子供の脳と親の影響

幼少期のネグレクトは脳の発達を損なう
(Mocosuku編集部)

ネグレクトとは育児の放棄、または怠慢のことです。
食事を与えないといった極端なものでなくても、清潔で快適な環境を与えない、子供が泣いても無視するといったことも含まれます。「子供と向き合わない」と言い換えてもいいでしょう。

衰弱死など身体的な影響だけでなく、精神的にもトラウマになることは以前から知られていました。
最新の研究では、幼いころにこのような状態が続くと、脳の白質にも悪影響があることが明らかになりました。


◆施設での養育に足りないもの
この研究はルーマニアの捨て子を対象として行われました。施設で育てられて、社会的、精神的、感情的、言語的なネグレクトを経験した子供たち26人と、良い里親に育てられた23人、比較対象として実の家族の元で育った20人が調査対象となりました。

2歳半、3歳半、4歳半、8歳、12歳と追跡調査した結果、ネグレクトされた子供の脳の白質には顕著な変質が見られました。
施設に収容されても早い時期に良い里親に預けられた子供では、白質に大きな変化は見られなかったそうです。


◆早期学習を左右する白質
白質とは神経線維が集まっている部分で、脊髄から大脳や小脳の深部に広がっています。

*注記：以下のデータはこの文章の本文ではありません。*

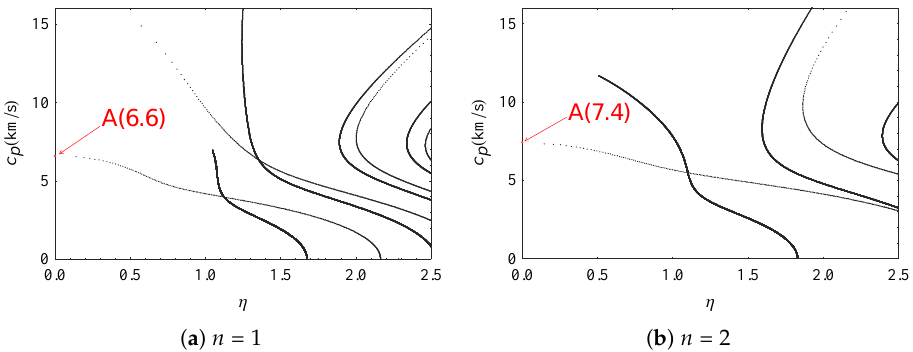
Figure 7. Phase velocity curves of loss decrements with different gradient coefficient n in FGPM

生まれたときには脳の一部にしかなく、20歳くらいまでかけて作られていくものです。

従来は単なる情報の伝達器官だと思われていましたが、近年の件研究では、白質と学習能力に相関関係があることが明らかになりました。

白質の発達は経験や環境によって変わり、特に未完成の脳の白質は外部からの刺激を受けて変化します。
たとえばプロのピアニストの白質は一般の人と明らかに違いますが、早く練習を始めた人ほど広範囲に広がっているそうです。


◆経験が脳の発達を促す
先にあげた研究レポート執筆者の一人でボストン小児病院のヨハンナ・ビックさんによると、ごく幼い時期のネグレクトは脳の白質構造自体に影響を及ぼすことになります。

子供の脳の発達には経験が大きな役割を占めます。施設で育った子供は経験も乏しい上、それを受容する脳機能にも問題があり、そのため学習能力や行動面での発達の遅れが見られるのだと、研究者たちは結論付けています。


◆三つ子の魂百までも
おなじみのことわざですが、それには親の影響も大きいということを忘れてはいけませんね。
育児の途中には、言うことをきかない子供に手をあげたくなるとか、泣き声に耳をふさぎたくなることもあります。
それはあなたが子供に真剣に向き合っているからなのです。

罪悪感を覚えて子供を遠ざけるのでなく、落ち着いたらたっぷりスキンシップして、親の愛情を伝えてあげましょう。